On top of tbis challenge that your husbands body is dealing with he may also have another compounding factor if living in a mould affected environment .You mention the DIY test you carried out showing aspergillus: do you have visible mould anywhere or do you suspect high moisture levels /water leaks? How long have you lived there?

The landlord response is pretty typical ie blame the lifestyle of residents for creating high levels of moisture eg via tumble driers if not externally vented and even day to day cooking etc if poor ventilation/extraction


Sporanox is known to interfere with heart rhythm in some cases - this is a serious side effect that needs checking immediately if not done already.

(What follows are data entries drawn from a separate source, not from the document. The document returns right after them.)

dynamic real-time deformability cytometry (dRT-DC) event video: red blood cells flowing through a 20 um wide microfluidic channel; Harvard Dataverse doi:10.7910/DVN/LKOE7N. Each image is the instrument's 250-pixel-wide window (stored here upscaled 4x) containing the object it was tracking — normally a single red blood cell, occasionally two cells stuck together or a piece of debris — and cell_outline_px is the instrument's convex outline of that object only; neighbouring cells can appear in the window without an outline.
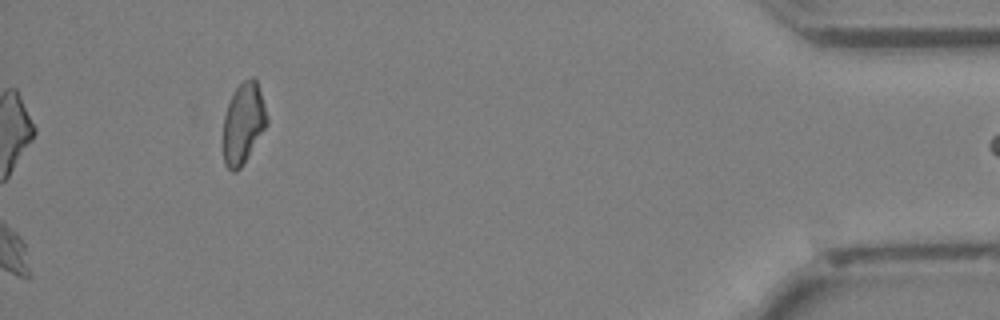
{"species": "Egyptian fruit bat (a non-hibernating species)", "species_latin": "Rousettus aegyptiacus", "temperature_condition": "cold", "stored_images_in_passage": 42, "camera_frame_rate_fps": 3000, "um_per_image_px": 0.085, "animal": {"sex": "female"}, "frame": {"image": 1, "passage_image": 42, "time_ms": 13.667, "image_size_px": [1000, 320], "cell_outline_px": [[268, 124], [248, 156], [240, 168], [236, 172], [232, 172], [224, 164], [224, 116], [232, 92], [244, 80], [252, 76], [256, 76], [268, 116]], "centroid_in_image_um": [20.7, 10.44], "position_along_channel_um": 414.5, "area_um2": 20.69}}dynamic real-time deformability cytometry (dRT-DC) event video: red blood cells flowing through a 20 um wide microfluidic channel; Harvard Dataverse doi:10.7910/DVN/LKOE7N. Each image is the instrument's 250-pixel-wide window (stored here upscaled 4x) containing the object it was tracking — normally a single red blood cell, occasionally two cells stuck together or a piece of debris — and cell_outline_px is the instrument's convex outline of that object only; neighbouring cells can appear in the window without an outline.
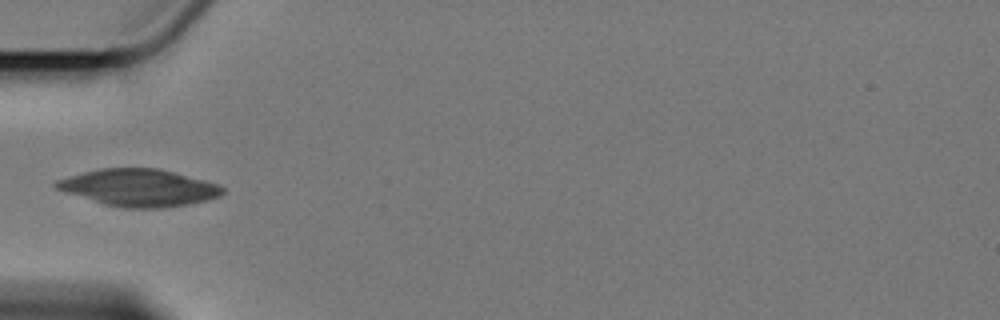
{"species": "Egyptian fruit bat (a non-hibernating species)", "species_latin": "Rousettus aegyptiacus", "temperature_condition": "cold", "stored_images_in_passage": 3, "camera_frame_rate_fps": 3000, "um_per_image_px": 0.085, "animal": {"sex": "female"}, "frame": {"image": 1, "passage_image": 2, "time_ms": 2.0, "image_size_px": [1000, 320], "cell_outline_px": [[224, 192], [220, 196], [208, 200], [188, 204], [160, 208], [120, 208], [104, 204], [64, 192], [56, 188], [52, 184], [56, 180], [84, 172], [100, 168], [160, 168], [220, 184], [224, 188]], "centroid_in_image_um": [11.82, 15.95], "position_along_channel_um": 73.2, "area_um2": 36.13}}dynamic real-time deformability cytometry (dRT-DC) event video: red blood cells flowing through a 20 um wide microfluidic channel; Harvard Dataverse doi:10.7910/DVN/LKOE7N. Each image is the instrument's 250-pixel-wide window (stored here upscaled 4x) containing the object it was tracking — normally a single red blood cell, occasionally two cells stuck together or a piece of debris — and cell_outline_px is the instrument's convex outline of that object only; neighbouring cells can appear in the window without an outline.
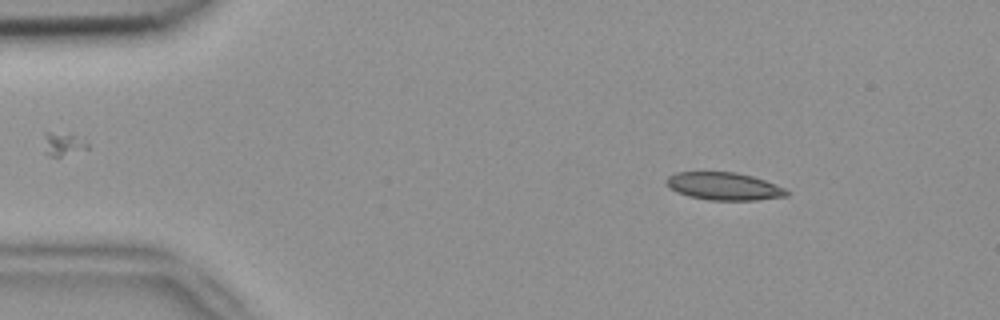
{"species": "common noctule bat (a hibernating species)", "species_latin": "Nyctalus noctula", "temperature_condition": "room temperature", "stored_images_in_passage": 5, "camera_frame_rate_fps": 3000, "um_per_image_px": 0.085, "animal": {"sex": "female", "body_mass_g": 18.4}, "frame": {"image": 1, "passage_image": 2, "time_ms": 0.333, "image_size_px": [1000, 320], "cell_outline_px": [[788, 196], [756, 200], [712, 200], [688, 196], [676, 192], [664, 180], [668, 176], [676, 172], [736, 172], [752, 176], [764, 180], [784, 188], [788, 192]], "centroid_in_image_um": [61.52, 15.83], "position_along_channel_um": 23.5, "area_um2": 19.25}}
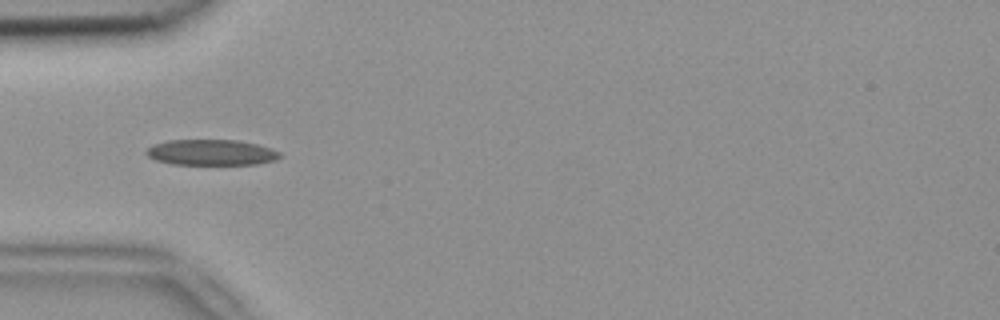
{"frame": {"image": 2, "passage_image": 4, "time_ms": 1.0, "image_size_px": [1000, 320], "cell_outline_px": [[284, 156], [276, 160], [256, 164], [172, 164], [156, 160], [148, 156], [144, 152], [148, 148], [156, 144], [168, 140], [236, 140], [256, 144], [280, 152]], "centroid_in_image_um": [17.98, 12.96], "position_along_channel_um": 67.0, "area_um2": 19.88}}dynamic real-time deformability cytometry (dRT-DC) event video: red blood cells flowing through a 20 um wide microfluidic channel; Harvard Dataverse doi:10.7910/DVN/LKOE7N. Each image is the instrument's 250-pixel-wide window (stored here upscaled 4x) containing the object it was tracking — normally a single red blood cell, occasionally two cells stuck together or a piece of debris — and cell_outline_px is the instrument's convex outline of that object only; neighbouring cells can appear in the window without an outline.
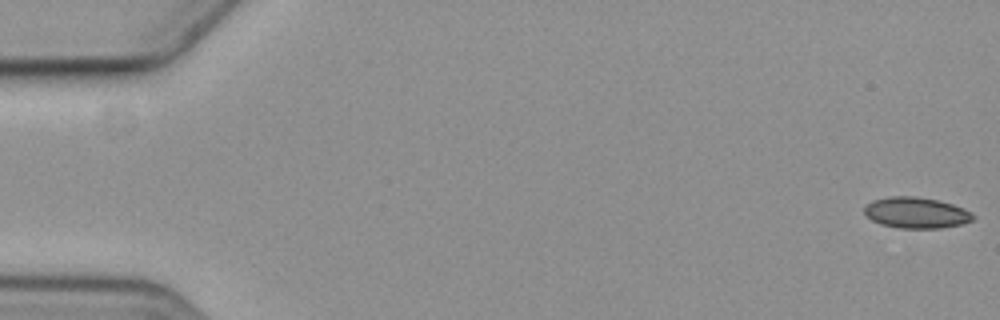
{"species": "common noctule bat (a hibernating species)", "species_latin": "Nyctalus noctula", "temperature_condition": "cold", "stored_images_in_passage": 6, "camera_frame_rate_fps": 3000, "um_per_image_px": 0.085, "animal": {"sex": "female", "body_mass_g": 19.3, "forearm_length_mm": 54.1}, "frame": {"image": 1, "passage_image": 1, "time_ms": 0.0, "image_size_px": [1000, 320], "cell_outline_px": [[972, 220], [960, 224], [940, 228], [900, 228], [880, 224], [872, 220], [864, 212], [864, 208], [872, 200], [892, 196], [912, 196], [936, 200], [952, 204], [968, 212], [972, 216]], "centroid_in_image_um": [77.8, 18.08], "position_along_channel_um": 7.2, "area_um2": 19.13}}
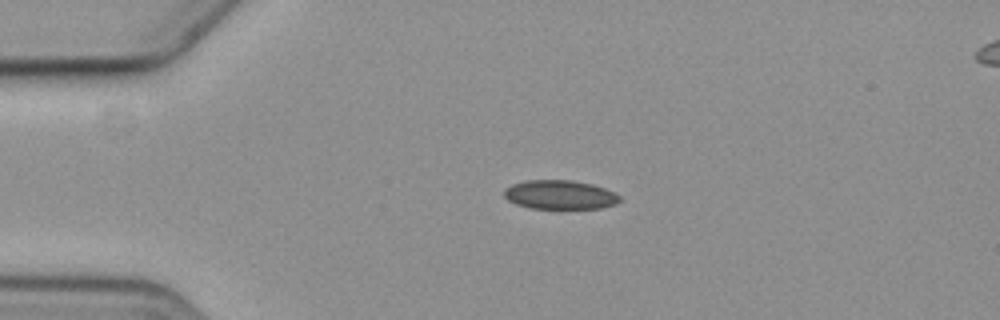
{"frame": {"image": 2, "passage_image": 4, "time_ms": 4.333, "image_size_px": [1000, 320], "cell_outline_px": [[620, 200], [616, 204], [600, 208], [560, 212], [532, 208], [516, 204], [508, 200], [504, 196], [504, 188], [512, 184], [524, 180], [572, 180], [592, 184], [604, 188], [620, 196]], "centroid_in_image_um": [47.58, 16.6], "position_along_channel_um": 37.4, "area_um2": 20.46}}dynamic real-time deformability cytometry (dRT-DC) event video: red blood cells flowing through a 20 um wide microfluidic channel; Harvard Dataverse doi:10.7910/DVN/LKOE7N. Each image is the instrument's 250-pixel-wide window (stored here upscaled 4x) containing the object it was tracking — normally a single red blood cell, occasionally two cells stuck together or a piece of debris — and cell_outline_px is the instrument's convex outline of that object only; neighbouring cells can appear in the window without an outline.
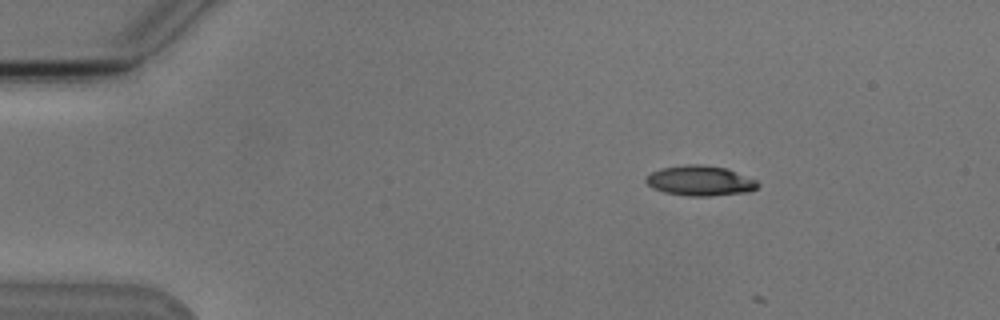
{"species": "Egyptian fruit bat (a non-hibernating species)", "species_latin": "Rousettus aegyptiacus", "temperature_condition": "cold", "stored_images_in_passage": 4, "segment_of_instrument_passage": [1, 2], "camera_frame_rate_fps": 3000, "um_per_image_px": 0.085, "animal": {"sex": "male"}, "frame": {"image": 1, "passage_image": 1, "time_ms": 0.0, "image_size_px": [1000, 320], "cell_outline_px": [[760, 184], [752, 192], [712, 196], [688, 196], [664, 192], [652, 188], [644, 180], [644, 176], [660, 168], [688, 164], [700, 164], [728, 168], [756, 180]], "centroid_in_image_um": [59.51, 15.36], "position_along_channel_um": 25.5, "area_um2": 19.94}}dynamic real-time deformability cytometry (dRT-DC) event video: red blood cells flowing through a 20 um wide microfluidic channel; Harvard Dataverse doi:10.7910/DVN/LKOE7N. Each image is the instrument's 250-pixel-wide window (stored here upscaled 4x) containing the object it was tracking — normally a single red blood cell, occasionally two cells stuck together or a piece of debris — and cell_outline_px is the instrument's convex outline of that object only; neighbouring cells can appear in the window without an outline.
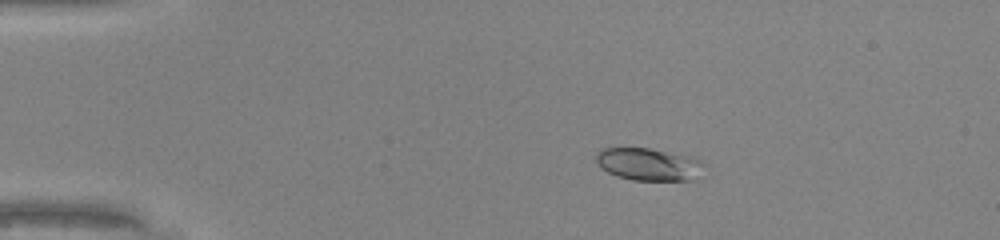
{"species": "common noctule bat (a hibernating species)", "species_latin": "Nyctalus noctula", "temperature_condition": "warm", "stored_images_in_passage": 48, "camera_frame_rate_fps": 3000, "um_per_image_px": 0.085, "animal": {"sex": "male", "body_mass_g": 20.0, "forearm_length_mm": 53.3}, "frame": {"image": 1, "passage_image": 9, "time_ms": 2.667, "image_size_px": [1000, 240], "cell_outline_px": [[704, 164], [696, 180], [632, 180], [616, 176], [600, 168], [596, 160], [596, 152], [600, 148], [648, 148], [692, 156], [700, 160]], "centroid_in_image_um": [55.12, 13.96], "position_along_channel_um": 29.9, "area_um2": 20.58}}
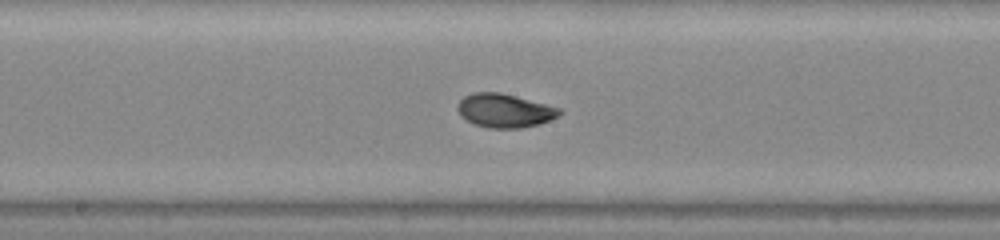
{"frame": {"image": 2, "passage_image": 26, "time_ms": 8.333, "image_size_px": [1000, 240], "cell_outline_px": [[564, 112], [540, 124], [520, 128], [488, 128], [476, 124], [460, 116], [456, 108], [456, 104], [464, 96], [472, 92], [500, 92], [516, 96], [560, 108]], "centroid_in_image_um": [42.86, 9.39], "position_along_channel_um": 205.3, "area_um2": 20.0}}
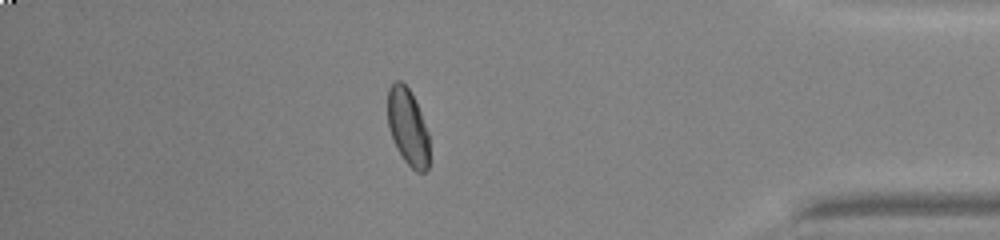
{"frame": {"image": 3, "passage_image": 42, "time_ms": 13.667, "image_size_px": [1000, 240], "cell_outline_px": [[428, 168], [424, 172], [416, 172], [404, 160], [396, 148], [388, 128], [388, 88], [396, 80], [400, 80], [408, 88], [420, 112], [428, 132]], "centroid_in_image_um": [34.65, 10.81], "position_along_channel_um": 400.6, "area_um2": 18.38}, "authors_computed_cell_mechanics": {"area_um2": 19.7098, "velocity_mm_per_s": 4.2976, "shape_relaxation_time_tau1_ms": 3.3232, "shape_relaxation_time_tau2_ms": 1.0462, "deformation_change_tau1": 0.1475, "deformation_change_tau2": 0.0363}}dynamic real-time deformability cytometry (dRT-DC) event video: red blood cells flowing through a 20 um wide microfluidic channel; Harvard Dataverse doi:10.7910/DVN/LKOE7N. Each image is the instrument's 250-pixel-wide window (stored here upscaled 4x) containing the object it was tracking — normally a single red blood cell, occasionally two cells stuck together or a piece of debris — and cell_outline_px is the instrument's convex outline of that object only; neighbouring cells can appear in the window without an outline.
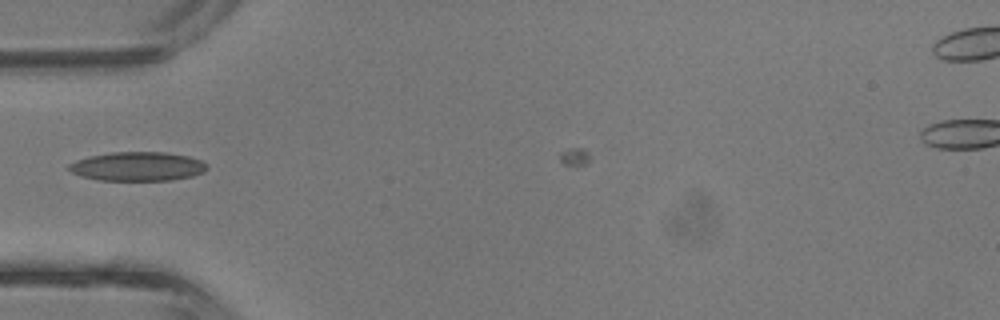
{"species": "common noctule bat (a hibernating species)", "species_latin": "Nyctalus noctula", "temperature_condition": "room temperature", "stored_images_in_passage": 5, "camera_frame_rate_fps": 3000, "um_per_image_px": 0.085, "animal": {"sex": "male", "body_mass_g": 13.3}, "frame": {"image": 1, "passage_image": 4, "time_ms": 1.0, "image_size_px": [1000, 320], "cell_outline_px": [[208, 168], [204, 172], [192, 176], [172, 180], [100, 180], [80, 176], [72, 172], [68, 168], [68, 164], [76, 160], [88, 156], [112, 152], [168, 152], [188, 156], [200, 160], [208, 164]], "centroid_in_image_um": [11.71, 14.14], "position_along_channel_um": 73.3, "area_um2": 23.47}}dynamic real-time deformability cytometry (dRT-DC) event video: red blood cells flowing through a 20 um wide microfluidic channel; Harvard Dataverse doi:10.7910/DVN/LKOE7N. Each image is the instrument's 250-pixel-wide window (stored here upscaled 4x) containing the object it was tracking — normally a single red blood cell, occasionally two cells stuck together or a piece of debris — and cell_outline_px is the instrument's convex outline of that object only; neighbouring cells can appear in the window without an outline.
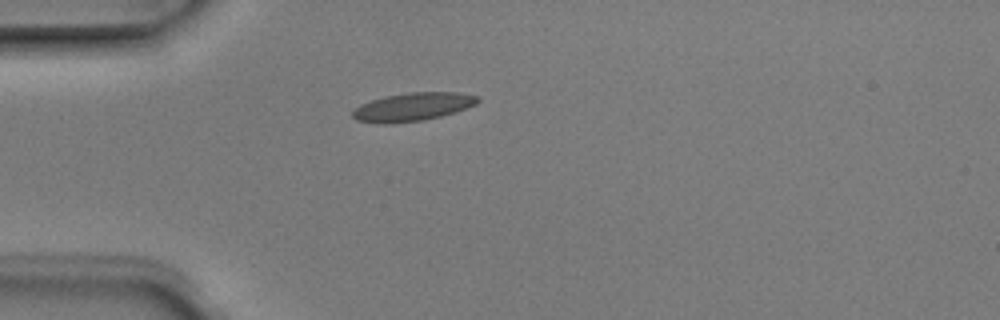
{"species": "Egyptian fruit bat (a non-hibernating species)", "species_latin": "Rousettus aegyptiacus", "temperature_condition": "room temperature", "stored_images_in_passage": 1, "camera_frame_rate_fps": 3000, "um_per_image_px": 0.085, "animal": {"sex": "male"}, "frame": {"image": 1, "passage_image": 1, "time_ms": 0.0, "image_size_px": [1000, 320], "cell_outline_px": [[480, 100], [476, 104], [456, 112], [424, 120], [388, 124], [376, 124], [356, 120], [352, 116], [352, 112], [360, 104], [384, 96], [408, 92], [456, 92], [476, 96]], "centroid_in_image_um": [35.05, 9.09], "position_along_channel_um": 50.0, "area_um2": 20.69}}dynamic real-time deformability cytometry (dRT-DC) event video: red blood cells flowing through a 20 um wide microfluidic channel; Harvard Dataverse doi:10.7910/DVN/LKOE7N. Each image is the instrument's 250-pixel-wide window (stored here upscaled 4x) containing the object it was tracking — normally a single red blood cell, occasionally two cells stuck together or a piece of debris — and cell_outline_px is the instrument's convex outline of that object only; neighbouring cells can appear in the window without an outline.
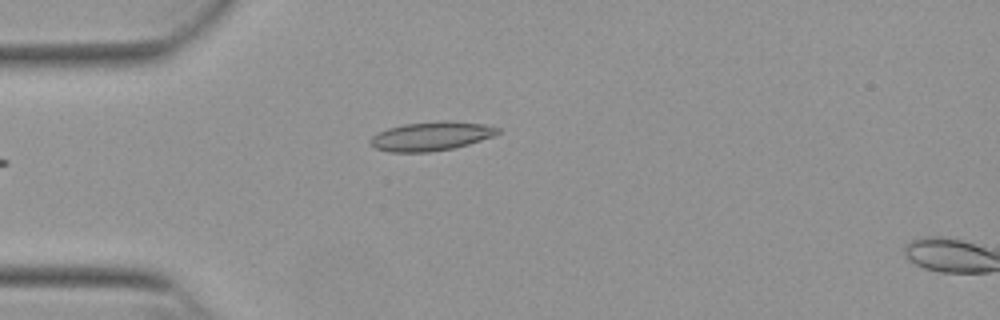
{"species": "Egyptian fruit bat (a non-hibernating species)", "species_latin": "Rousettus aegyptiacus", "temperature_condition": "warm", "stored_images_in_passage": 3, "camera_frame_rate_fps": 3000, "um_per_image_px": 0.085, "animal": {"sex": "female"}, "frame": {"image": 1, "passage_image": 1, "time_ms": 0.0, "image_size_px": [1000, 320], "cell_outline_px": [[500, 132], [492, 136], [468, 144], [452, 148], [428, 152], [388, 152], [376, 148], [368, 144], [368, 140], [372, 136], [388, 128], [404, 124], [444, 120], [452, 120], [484, 124], [500, 128]], "centroid_in_image_um": [36.62, 11.57], "position_along_channel_um": 48.4, "area_um2": 21.5}}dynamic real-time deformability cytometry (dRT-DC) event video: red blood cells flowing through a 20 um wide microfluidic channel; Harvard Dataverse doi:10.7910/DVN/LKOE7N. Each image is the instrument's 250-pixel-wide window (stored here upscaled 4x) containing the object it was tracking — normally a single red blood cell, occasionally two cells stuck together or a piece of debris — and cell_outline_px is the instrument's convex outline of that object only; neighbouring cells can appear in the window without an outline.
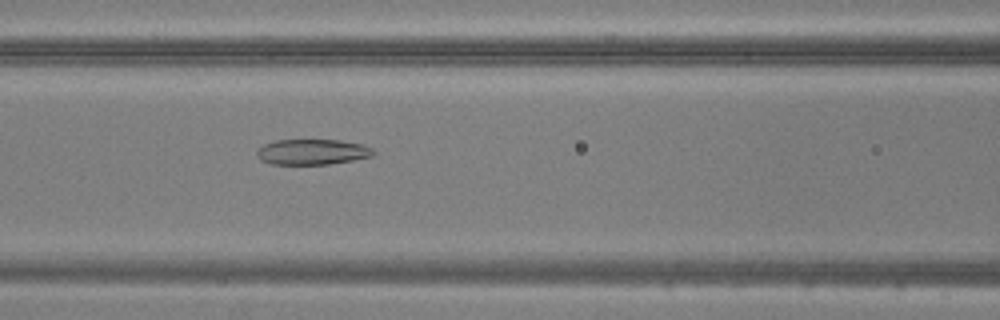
{"species": "common noctule bat (a hibernating species)", "species_latin": "Nyctalus noctula", "temperature_condition": "warm", "stored_images_in_passage": 45, "camera_frame_rate_fps": 3000, "um_per_image_px": 0.085, "animal": {"sex": "male", "body_mass_g": 20.5, "forearm_length_mm": 52.5}, "frame": {"image": 1, "passage_image": 17, "time_ms": 5.333, "image_size_px": [1000, 320], "cell_outline_px": [[376, 156], [328, 164], [272, 164], [260, 160], [256, 152], [264, 144], [276, 140], [340, 140], [360, 144], [372, 148], [376, 152]], "centroid_in_image_um": [26.57, 12.91], "position_along_channel_um": 140.0, "area_um2": 17.28}}
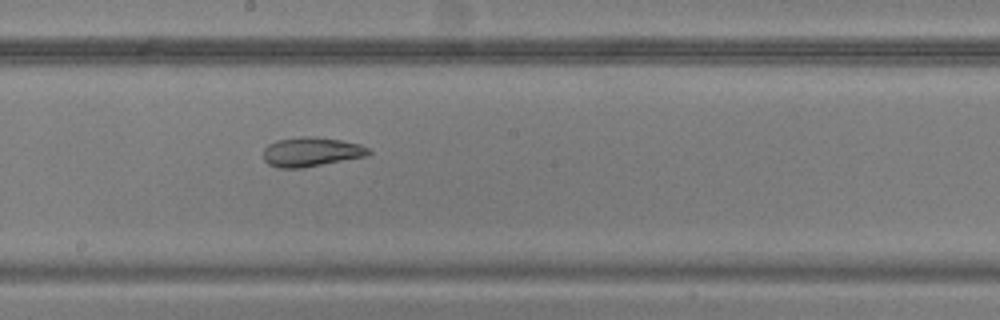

I wrote a lot about damp homes here Most commonly that casue of damp is indoor air humidity and the cure for that is better ventilation - so opening the windows is part of the solution, as is assessing where the humidity is coming from - so bathrooms, kitchens need ventilating in particular.

Of course excess humidity might not be the source of the damp - there might be structural problems with the building or leaks. This needs a qualified surveyor to look at it (see suggestions in the link above).

Most commonly there is a bit of both landlord and tenant causing the problems. The tenant needs to get more aware about what adequate ventilation is for their lifestyle and that home, but the landlord also needs to assess if the natural ventilation of the building is adequate for the number of people living in it - has it been modified in such a way that air circulation is poor e.g. blocked chimney, blocked vents, dividing up large rooms to form several small rooms?

It isn't good enough that tenants need to open windows if they are forced to dry clothing indoors with no tumble drier for example - and opening windows lets a lot of cold air in too! Frequently the fitting of mechanical ventilation can solve the issue and this doesn't meant a couple of exhaust fans - heat saving ventilation is now quite affordable and can be fitted to any room.

Both landlord and tenant have a duty of care in law that must be adhered to.


When we had a really cold spell recently we had the heating on all day. The maximum temperature we got in the house was 8 degrees and the lowest 0. We often come back from the farm and keep more clothes on in the house than when working on the farm. We have been told by previous occupants that the water used to run down the walls!! There is no condensation on the windows but there is between the double glazing!!